Рассказы (Маламуд) - страница 130

В первом антракте она приветливо осведомилась, одновременно отстраненно и — как только ей это удалось — заинтересованно:

— Вы американец? А может быть, швед?

— Нет, не швед. Американец. Как вы догадались?

— Я заметила — вы не обидитесь, если я скажу, — и она очаровательно рассмеялась, — что заметила в вас некоторое самодовольство.

— Вот уж не по адресу.

Она открыла сумку, и на меня пахнуло ароматами весны — свежих цветов, в ноздри мне ударило тепло ее тела. На меня нахлынули воспоминания голодной юности — мечты, томление.

В антракте она дотронулась до моей руки и, понизив голос, сказала:

— Могу я попросить вас об одолжении? Вы скоро уедете из Советского Союза?

— Вообще-то завтра.

— Какая удача! Вас не затруднит отправить авиапочтой из любого города, куда бы вы ни поехали, письмо моему мужу — он сейчас в Париже? От нас письма на Запад, даже отправленные авиапочтой, идут две недели. Я буду очень вам признательна.

Я посмотрел на конверт — адрес на нем был написан наполовину по-французски, наполовину на кириллице — и сказал, что согласен. Однако весь следующий акт я обливался потом, а к концу оперы, после того как Тоска испустила предсмертный крик, я, извинившись, вернул письмо, чему дама не слишком удивилась. Меня не оставляло ощущение, что ее голос мне знаком. Я поспешил к себе в гостиницу с намерением до самого отъезда не выходить из номера никуда, кроме как на завтрак, ну а там — прочь и ввысь, в небеса.

И позже заснул над книгой и бутылкой сладковатого теплого пива, которое принесли в номер: прикидывался перед самим собой, что совершенно спокоен, хотя на самом деле меня будоражили мысли об отъезде, о перелете; три минуты спустя по часам я проснулся, и мне показалось, что меня — мало мне было старых — стали мучить новые кошмары. Я вообразил, что мне могли подбросить письмо, запаниковал и обыскал карманы двух моих костюмов.
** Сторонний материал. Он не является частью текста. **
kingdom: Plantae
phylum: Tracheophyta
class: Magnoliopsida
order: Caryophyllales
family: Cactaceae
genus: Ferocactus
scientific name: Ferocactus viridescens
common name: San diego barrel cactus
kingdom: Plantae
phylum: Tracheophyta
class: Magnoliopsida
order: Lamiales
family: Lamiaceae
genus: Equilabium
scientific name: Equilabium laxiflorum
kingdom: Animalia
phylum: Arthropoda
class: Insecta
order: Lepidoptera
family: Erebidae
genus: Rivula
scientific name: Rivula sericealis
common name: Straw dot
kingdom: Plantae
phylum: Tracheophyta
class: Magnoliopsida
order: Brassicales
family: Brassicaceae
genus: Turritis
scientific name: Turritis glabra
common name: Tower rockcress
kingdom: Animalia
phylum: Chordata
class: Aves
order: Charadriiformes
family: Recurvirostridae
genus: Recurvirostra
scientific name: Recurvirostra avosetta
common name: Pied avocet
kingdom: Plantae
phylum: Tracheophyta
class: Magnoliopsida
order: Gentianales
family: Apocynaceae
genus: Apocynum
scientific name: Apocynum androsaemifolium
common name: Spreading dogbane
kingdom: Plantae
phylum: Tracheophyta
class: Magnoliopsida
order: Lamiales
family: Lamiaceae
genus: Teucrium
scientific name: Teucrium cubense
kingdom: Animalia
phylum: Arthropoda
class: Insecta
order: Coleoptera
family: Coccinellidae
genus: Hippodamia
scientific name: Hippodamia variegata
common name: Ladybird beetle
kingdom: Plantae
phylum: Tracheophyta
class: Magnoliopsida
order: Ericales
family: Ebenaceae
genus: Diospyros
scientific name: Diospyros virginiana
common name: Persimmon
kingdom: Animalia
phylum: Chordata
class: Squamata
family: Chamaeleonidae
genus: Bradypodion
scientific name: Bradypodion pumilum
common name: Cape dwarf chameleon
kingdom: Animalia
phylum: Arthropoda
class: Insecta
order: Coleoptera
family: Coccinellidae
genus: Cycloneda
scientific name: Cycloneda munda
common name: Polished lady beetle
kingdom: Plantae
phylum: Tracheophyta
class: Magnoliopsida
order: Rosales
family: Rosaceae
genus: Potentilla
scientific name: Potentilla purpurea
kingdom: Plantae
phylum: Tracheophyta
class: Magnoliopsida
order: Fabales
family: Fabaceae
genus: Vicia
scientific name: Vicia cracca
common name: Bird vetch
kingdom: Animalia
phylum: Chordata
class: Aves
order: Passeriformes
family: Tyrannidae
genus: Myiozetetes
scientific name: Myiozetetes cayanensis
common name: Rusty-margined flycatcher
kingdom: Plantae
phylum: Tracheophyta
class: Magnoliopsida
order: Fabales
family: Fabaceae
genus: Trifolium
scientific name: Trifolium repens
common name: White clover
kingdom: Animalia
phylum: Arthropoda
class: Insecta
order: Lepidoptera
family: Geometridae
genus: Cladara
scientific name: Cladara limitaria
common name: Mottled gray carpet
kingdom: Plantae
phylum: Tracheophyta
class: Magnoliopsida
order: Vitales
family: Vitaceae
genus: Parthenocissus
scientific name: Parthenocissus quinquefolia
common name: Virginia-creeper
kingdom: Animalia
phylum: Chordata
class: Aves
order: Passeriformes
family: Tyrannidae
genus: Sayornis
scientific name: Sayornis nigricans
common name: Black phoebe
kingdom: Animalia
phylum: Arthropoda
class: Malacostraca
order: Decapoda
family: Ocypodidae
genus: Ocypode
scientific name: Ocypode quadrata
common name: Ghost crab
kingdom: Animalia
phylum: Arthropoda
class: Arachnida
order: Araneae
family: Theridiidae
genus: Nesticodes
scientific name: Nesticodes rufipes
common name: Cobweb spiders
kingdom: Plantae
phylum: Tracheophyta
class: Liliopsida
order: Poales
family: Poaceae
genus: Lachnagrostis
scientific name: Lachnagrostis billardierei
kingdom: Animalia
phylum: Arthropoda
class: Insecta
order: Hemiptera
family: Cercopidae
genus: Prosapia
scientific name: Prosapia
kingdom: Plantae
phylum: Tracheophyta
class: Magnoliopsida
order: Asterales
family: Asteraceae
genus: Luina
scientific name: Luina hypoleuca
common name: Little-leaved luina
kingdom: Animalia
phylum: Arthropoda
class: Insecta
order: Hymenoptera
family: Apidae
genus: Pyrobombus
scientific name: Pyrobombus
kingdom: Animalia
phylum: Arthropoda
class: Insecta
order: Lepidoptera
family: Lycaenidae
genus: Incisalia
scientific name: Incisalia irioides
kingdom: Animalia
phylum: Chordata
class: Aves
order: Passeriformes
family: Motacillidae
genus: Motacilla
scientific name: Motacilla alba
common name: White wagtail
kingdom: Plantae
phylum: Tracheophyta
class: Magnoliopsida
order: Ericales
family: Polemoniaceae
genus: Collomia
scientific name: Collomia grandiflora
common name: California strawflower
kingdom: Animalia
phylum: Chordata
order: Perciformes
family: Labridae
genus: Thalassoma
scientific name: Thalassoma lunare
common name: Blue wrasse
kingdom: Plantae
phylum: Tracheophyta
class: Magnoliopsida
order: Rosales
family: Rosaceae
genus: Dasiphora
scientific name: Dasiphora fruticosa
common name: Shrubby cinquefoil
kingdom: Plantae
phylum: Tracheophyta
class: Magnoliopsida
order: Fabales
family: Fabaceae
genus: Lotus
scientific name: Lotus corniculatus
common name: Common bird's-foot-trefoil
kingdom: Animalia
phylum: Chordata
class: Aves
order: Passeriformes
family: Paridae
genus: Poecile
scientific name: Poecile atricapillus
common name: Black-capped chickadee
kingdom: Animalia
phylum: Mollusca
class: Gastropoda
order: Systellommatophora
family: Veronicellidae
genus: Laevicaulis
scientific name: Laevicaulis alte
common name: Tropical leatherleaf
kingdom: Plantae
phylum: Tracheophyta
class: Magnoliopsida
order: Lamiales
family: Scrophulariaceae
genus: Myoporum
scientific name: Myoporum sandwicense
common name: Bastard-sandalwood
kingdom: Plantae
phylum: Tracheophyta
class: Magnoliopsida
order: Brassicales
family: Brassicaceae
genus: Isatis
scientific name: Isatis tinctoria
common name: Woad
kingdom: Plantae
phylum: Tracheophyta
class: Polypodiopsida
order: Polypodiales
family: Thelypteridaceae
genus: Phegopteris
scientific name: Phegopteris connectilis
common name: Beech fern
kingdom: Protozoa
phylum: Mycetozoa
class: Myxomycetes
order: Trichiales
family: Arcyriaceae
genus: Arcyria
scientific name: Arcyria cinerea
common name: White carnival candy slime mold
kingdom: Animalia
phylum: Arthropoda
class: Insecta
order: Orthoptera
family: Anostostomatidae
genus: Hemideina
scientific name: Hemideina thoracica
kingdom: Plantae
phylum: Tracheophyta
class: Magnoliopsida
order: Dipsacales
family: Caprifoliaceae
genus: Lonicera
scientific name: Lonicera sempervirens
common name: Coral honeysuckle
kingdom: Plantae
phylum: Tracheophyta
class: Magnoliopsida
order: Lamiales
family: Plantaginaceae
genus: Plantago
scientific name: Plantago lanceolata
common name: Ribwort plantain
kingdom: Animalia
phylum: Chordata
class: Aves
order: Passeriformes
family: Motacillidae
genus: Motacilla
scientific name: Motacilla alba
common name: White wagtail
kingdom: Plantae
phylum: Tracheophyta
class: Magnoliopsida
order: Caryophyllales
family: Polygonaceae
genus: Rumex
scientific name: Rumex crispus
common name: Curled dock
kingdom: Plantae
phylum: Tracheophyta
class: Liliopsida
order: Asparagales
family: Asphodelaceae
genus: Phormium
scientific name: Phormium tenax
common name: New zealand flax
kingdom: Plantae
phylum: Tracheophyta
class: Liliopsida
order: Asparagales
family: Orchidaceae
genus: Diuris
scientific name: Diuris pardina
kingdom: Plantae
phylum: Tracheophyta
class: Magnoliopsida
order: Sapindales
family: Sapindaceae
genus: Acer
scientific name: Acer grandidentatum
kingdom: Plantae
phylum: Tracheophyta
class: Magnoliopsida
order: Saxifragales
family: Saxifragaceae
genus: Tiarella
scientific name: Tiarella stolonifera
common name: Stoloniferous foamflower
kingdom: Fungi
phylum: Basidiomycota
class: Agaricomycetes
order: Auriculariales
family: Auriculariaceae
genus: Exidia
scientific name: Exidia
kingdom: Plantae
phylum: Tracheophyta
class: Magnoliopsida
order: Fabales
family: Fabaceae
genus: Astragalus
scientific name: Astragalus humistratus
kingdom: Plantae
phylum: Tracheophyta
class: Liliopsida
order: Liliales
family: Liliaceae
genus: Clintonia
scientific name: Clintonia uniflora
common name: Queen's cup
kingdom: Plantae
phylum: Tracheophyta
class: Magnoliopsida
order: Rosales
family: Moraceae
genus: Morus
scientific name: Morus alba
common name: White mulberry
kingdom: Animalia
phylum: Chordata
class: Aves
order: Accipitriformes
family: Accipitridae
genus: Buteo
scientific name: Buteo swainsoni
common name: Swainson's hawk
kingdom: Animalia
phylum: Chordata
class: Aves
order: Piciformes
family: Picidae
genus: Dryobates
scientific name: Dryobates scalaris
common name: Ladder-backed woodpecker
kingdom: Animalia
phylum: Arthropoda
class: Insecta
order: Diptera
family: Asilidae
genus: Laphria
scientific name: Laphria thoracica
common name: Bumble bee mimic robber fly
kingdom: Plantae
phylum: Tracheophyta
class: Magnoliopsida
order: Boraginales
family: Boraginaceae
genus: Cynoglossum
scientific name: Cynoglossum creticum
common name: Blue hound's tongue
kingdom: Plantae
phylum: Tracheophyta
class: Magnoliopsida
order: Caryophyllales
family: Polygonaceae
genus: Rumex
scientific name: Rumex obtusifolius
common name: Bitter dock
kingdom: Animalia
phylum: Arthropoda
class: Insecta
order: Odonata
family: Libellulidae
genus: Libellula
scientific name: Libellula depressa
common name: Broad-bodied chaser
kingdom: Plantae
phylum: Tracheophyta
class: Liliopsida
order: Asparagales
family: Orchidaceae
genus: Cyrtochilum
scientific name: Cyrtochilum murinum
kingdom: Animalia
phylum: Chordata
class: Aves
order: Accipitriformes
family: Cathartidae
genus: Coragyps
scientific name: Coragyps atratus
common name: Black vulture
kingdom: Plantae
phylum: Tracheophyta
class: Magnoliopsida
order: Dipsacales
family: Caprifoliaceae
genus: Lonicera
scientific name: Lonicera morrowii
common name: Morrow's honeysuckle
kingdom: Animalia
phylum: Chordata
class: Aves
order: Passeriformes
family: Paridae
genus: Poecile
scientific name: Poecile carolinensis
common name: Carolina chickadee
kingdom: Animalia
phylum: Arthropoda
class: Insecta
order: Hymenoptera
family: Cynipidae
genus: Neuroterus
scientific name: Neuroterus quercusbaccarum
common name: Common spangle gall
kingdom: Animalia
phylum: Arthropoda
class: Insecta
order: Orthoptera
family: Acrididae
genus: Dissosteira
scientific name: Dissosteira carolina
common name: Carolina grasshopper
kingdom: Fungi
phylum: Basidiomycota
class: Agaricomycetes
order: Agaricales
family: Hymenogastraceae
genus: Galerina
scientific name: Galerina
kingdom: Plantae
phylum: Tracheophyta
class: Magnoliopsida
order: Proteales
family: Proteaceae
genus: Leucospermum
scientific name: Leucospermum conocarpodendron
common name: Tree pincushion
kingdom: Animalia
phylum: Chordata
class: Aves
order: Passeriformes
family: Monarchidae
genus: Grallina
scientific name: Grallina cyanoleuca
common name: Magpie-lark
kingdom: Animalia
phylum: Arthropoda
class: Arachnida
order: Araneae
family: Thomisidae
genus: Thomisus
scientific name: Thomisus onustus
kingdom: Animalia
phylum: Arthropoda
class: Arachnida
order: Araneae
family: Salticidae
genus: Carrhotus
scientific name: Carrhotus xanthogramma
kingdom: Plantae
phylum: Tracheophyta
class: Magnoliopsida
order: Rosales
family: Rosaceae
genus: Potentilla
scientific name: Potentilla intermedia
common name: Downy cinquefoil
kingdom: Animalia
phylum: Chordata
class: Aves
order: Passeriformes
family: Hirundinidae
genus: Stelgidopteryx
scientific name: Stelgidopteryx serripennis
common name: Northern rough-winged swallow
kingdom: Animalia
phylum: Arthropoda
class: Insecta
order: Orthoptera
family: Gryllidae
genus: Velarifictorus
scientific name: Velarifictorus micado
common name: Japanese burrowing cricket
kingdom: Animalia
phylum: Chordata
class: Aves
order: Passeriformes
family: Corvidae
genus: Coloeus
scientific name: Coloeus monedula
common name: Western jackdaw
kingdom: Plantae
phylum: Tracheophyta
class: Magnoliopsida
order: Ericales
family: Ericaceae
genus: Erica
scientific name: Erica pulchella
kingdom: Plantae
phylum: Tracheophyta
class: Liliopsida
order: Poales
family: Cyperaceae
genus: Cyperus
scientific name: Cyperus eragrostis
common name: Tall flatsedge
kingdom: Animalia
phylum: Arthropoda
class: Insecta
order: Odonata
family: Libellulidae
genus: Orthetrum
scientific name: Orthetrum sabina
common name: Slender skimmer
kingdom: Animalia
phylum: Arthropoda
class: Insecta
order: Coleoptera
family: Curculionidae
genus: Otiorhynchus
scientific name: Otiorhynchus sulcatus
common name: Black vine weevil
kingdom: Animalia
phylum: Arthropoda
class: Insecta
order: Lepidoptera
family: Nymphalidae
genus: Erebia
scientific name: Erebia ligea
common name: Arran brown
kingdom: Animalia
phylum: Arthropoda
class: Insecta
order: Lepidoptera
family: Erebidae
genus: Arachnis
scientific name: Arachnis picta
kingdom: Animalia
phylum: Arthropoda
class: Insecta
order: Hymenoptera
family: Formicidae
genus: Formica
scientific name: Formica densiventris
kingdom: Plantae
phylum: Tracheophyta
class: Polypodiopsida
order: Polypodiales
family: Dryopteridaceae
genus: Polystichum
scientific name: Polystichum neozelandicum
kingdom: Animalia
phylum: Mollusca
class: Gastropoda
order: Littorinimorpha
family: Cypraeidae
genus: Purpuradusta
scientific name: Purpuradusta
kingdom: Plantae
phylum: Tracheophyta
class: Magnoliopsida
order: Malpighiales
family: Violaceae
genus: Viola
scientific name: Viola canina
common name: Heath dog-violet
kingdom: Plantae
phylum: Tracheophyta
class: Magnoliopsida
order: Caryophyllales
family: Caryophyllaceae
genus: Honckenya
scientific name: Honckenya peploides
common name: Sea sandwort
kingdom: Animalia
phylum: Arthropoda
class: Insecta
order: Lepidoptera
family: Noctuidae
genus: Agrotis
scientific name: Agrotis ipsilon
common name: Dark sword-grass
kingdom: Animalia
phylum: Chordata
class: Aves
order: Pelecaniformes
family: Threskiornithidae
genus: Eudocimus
Ньет. Потом вспомнил один из снов: я сижу за столом, вдруг ящик стола мало-помалу отдвигается, и Феликс Левитанский, гном, делящий ящик с теплой компанией мышей, умудряется по расческе как по лестнице, взобраться на стенку ящика и оттуда перескочить на стол. Ухмыляясь, потрясая лилипутским кулачком, он верещит по-русски, но я понимаю его:

— Атомный бомбометатель! Погубитель невинных японцев! Позор американцам!

— Несправедливо, — завопил я. — В то время я еще учился в колледже.

Грустный сон, подумал я.

Дальше мысль моя повернулась так: что, если меня ждет судьба Левитанского? Что, если Америка почти помимо воли сдуру ввяжется в войну с Китаем, и, чтобы поскорее положить конец войне, мы, прежде чем китайцы опомнятся, разнесем их в пух и прах, бросив на них — как я ни буду протестовать, то есть размахивать руками и ругательски ругаться, — несколько десятков водородных бомб; двести миллионов азиатов погибнут, атомный супчик получится лучше не надо — моря крови, горы хрящей, костей, а поверху плавают китайские зенки. Советы так и не смогут решить, на кого направить ракеты в первую очередь, поэтому войну выиграем мы. И что, если после этой неслыханной бойни миллионов десять американцев, снедаемых отвращением к себе, вздумают бежать из своей страны и кинутся к границе? Чтобы избежать утечки капитала, навстречу беглецам двинут танки и вернут их восвояси. А Гарвитц затаится у себя в комнате, задернет шторы и вне себя от гнева настрочит эпическую поэму, где заклеймит Америку. Чья очередь дальше, какой нации — азиатской, не азиатской? В штатах его поэму никто опубликовать не захочет, потому что она может вызвать беспорядки и новый поток беженцев в Канаду или Мексику; ну а потом однажды к нему в дверь постучат, и постучит не ФБР, а обросший бородой Левитанский, советский турист, современный, а не заскорузлый коммунист. Он дружески предложит переправить тайком мою поэму в Советский Союз с тем, чтобы ее опубликовали там.